**TEXT SECTION:**
The Consolidated and Combined Condensed Financial Statements of Fortive may not be indicative of the Company's results had it been a separate stand-alone entity throughout the periods presented, nor are the results stated herein indicative of what the Company's financial position, results of operations and cash flows may be in the future.
All significant transactions between the Company and Danaher have been included in the accompanying Consolidated and Combined Condensed Financial Statements for all periods presented. Cash transactions with Danaher prior to the Separation are reflected in the accompanying Consolidated and Combined Condensed Statements of Changes in Equity as "Net transfers to Former Parent" and "Cash dividend paid to Former Parent" and in the accompanying Consolidated and Combined Condensed Balance Sheets within "Former Parent's investment, net." Former Parent's Investment, which included retained earnings prior to the Separation, represents Danaher's interest in the recorded net assets of the Company prior to the Separation. In addition, the accumulated net effect of intercompany transactions between the Company and Former Parent or Former Parent affiliates for periods prior to the Separation are included in Former Parent’s Investment.
On July 2, 2016, in connection with the Separation, Former Parent's Investment was redesignated within stockholders' equity and allocated between common stock and additional paid-in capital based on the number of shares of the Company's common stock outstanding at the distribution date. The Agreements include a "Wrong-Pockets Provision" that ensures the Separation-related transactions were executed in accordance with the Agreements. In periods subsequent to the Separation the Company and Danaher may make adjustments to balances transferred at the Separation date in accordance with the Wrong-Pockets Provision. Any such adjustments are recorded through the Former Parent’s Investment account. During the three months ended September 30, 2016, the Company recorded net Wrong-Pockets Provision adjustments of approximately $30 million.

**PARTS OF THE EXERCISE:**
[1] Please repeat the Fortive note word for word, everything from "The Consolidated and" down to "in the future.".
[2] Write the next part of the Fortive note, picking up after its final sentence.

**RECORDED INFORMATION:**
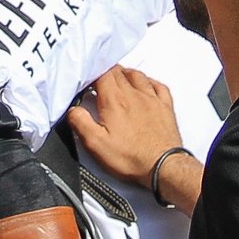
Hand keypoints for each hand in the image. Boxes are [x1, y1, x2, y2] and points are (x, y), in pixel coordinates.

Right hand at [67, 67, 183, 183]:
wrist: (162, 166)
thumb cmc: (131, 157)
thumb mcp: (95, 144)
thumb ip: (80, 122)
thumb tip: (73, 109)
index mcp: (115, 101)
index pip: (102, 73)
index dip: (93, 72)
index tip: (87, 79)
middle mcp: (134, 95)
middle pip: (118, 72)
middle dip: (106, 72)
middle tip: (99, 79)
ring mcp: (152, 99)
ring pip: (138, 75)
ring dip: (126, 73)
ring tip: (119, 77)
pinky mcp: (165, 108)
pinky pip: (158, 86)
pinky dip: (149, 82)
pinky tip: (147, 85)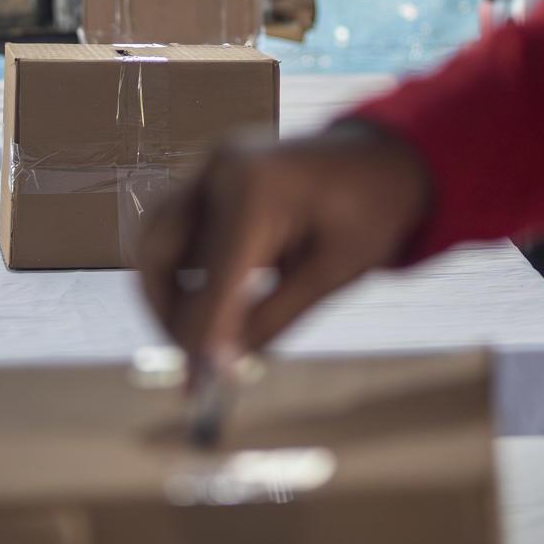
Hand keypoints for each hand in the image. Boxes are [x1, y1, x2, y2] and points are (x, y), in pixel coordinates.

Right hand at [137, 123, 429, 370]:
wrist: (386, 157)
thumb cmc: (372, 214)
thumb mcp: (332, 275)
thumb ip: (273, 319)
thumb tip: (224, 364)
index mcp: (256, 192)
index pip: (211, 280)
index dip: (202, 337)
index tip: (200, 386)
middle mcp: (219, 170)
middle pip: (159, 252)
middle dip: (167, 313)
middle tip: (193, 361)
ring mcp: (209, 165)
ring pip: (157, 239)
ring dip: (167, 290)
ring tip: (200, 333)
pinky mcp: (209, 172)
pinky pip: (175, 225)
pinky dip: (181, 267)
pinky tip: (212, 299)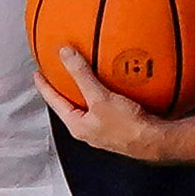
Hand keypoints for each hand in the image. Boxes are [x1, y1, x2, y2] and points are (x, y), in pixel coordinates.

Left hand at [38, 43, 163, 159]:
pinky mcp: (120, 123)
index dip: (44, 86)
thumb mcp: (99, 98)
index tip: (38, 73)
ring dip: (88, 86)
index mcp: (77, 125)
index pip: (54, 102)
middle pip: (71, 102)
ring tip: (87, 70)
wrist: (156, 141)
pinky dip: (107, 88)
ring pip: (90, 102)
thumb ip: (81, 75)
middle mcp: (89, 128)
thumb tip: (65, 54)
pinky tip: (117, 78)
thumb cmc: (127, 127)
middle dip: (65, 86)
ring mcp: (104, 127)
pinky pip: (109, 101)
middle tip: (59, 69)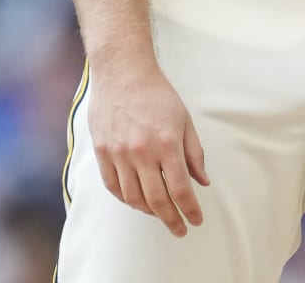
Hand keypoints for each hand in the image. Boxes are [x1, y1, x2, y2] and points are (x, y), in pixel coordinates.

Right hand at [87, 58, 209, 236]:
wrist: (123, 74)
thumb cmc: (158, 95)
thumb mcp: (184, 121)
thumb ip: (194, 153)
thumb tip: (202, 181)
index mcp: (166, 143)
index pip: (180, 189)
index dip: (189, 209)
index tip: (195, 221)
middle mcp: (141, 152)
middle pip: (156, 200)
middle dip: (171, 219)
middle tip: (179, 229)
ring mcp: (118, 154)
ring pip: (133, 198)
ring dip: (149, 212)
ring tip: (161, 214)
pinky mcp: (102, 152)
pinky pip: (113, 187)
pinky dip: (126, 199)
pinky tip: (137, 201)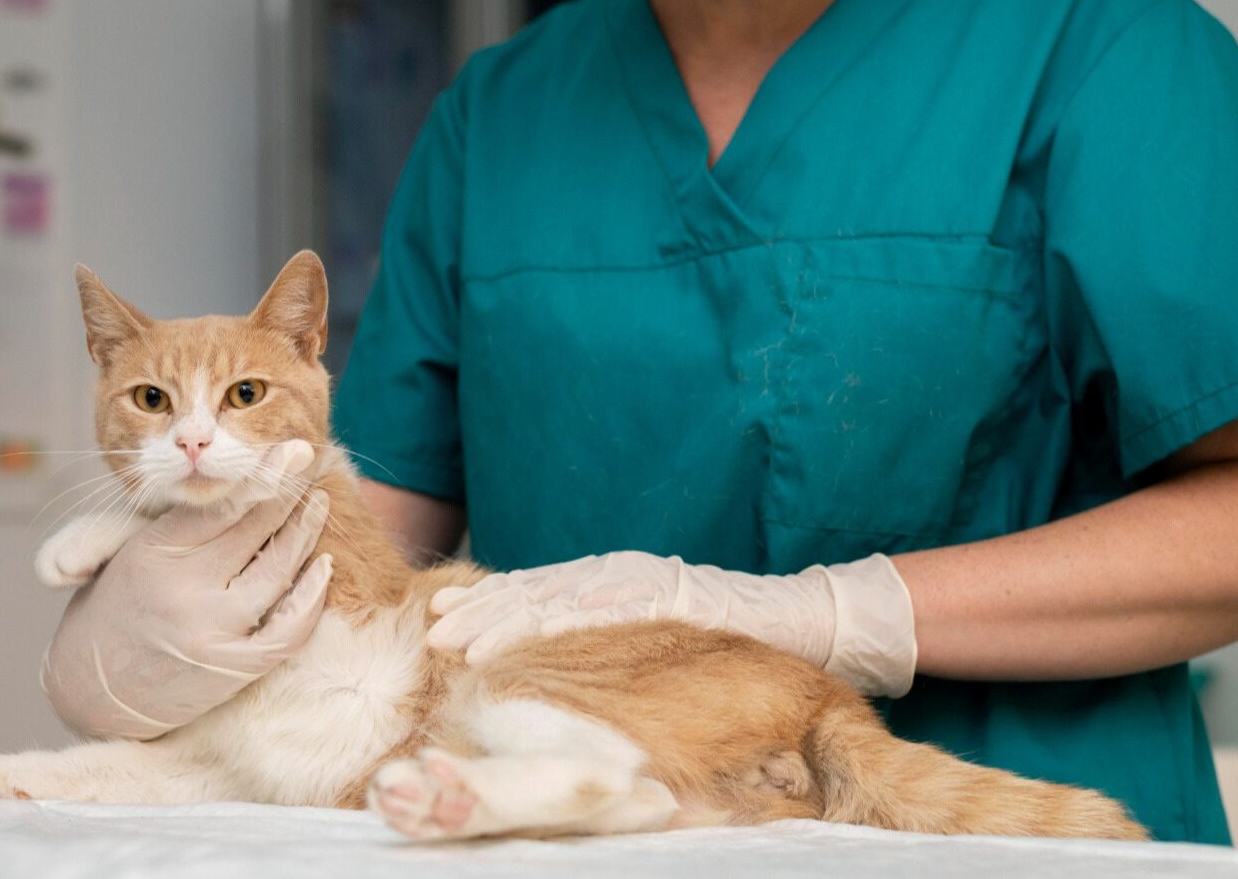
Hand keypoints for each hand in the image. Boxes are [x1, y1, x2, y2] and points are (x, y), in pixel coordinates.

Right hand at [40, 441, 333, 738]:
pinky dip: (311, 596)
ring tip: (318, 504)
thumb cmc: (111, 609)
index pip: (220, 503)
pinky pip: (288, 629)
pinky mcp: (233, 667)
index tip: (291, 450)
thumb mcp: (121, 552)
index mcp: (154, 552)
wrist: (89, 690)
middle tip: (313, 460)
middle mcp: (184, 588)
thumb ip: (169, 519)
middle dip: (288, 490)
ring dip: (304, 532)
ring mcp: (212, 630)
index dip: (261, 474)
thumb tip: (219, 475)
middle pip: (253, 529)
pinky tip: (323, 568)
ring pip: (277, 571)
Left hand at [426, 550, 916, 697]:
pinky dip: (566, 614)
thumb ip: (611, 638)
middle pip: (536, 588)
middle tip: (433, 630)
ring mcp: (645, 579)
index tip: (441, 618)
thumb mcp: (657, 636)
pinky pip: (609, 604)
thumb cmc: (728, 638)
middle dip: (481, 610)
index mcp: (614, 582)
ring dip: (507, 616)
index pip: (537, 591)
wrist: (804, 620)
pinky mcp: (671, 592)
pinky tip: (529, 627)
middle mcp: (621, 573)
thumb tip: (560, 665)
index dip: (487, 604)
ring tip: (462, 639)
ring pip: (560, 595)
---
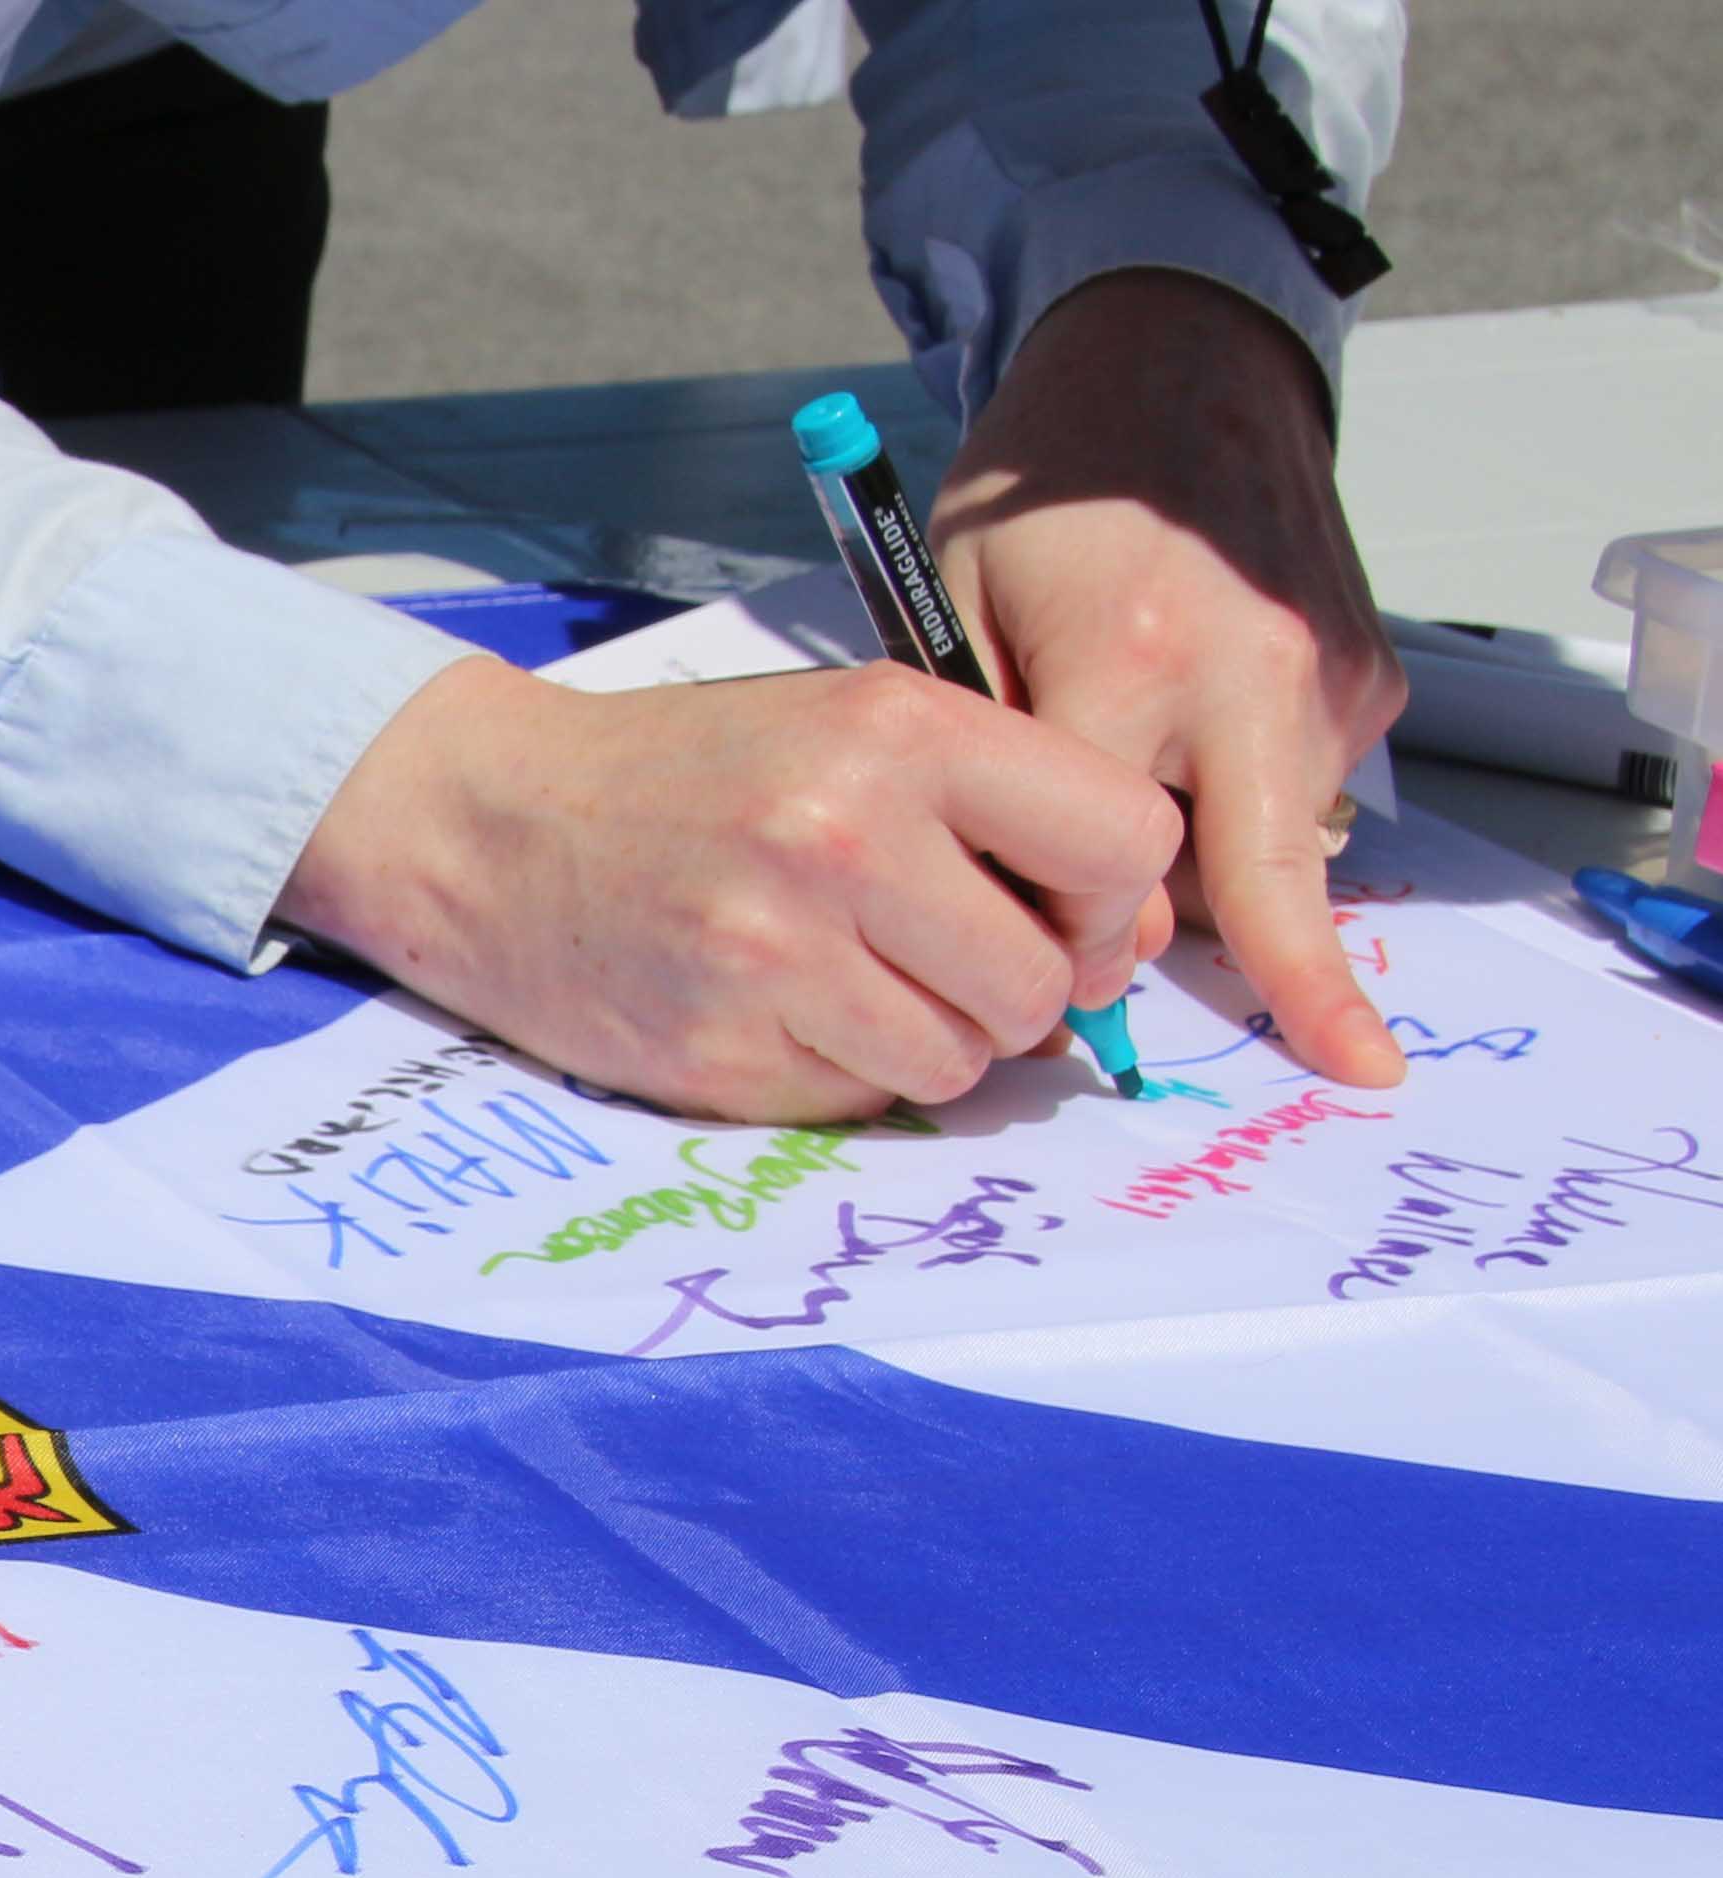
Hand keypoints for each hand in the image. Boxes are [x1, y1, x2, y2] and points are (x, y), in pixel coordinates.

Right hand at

**TASK-BY-TASK OUTPUTS:**
[1]
The Consolidated and Combined Condensed Financial Statements of Fortive may not be indicative of the Company's results had it been a separate stand-alone entity throughout the periods presented, nor are the results stated herein indicative of what the Company's financial position, results of operations and cash flows may be in the future.

[2]
The financial statements include the accounts of the Company and its subsidiaries. All intercompany balances and transactions have been eliminated upon consolidation. The Consolidated and Combined Condensed Financial Statements also reflect the impact of non-controlling interests. Non-controlling interests do not have a significant impact on the Company’s consolidated results of operations, therefore net earnings and net earnings per share attributable to non-controlling interests are not presented separately in the Company’s Consolidated and Combined Condensed Statements of Earnings. Net earnings attributable to non-controlling interests have been reflected in selling, general and administrative expenses ("SG&A") and were insignificant in all periods presented.
The Consolidated and Combined Condensed Financial Statements included herein have been prepared by the Company without audit, pursuant to the rules and regulations of the U.S. Securities and Exchange Commission (the "SEC"). Certain information and footnote disclosures normally included in financial statements prepared in accordance with GAAP have been condensed or omitted pursuant to such rules and regulations; however, the Company believes that the disclosures are adequate to make the information presented not misleading. The Consolidated and Combined Condensed Financial Statements included herein should be read in conjunction with the audited annual combined financial statements as of and for the year ended December 31, 2015 and the Notes thereto included within the Company’s Information Statement furnished as Exhibit 99.1 to the Company’s Form 8-K filed with the SEC on June 15, 2016 (the “Information Statement”).
In the opinion of the Company, the accompanying financial statements contain all adjustments (consisting of only normal recurring accruals) necessary to present fairly the financial position of the Company as of September 30, 2016 and December 31, 2015, and its results of operations for the three and nine months ended September 30, 2016 and October 2, 2015 and its cash flows for each of the nine months then ended.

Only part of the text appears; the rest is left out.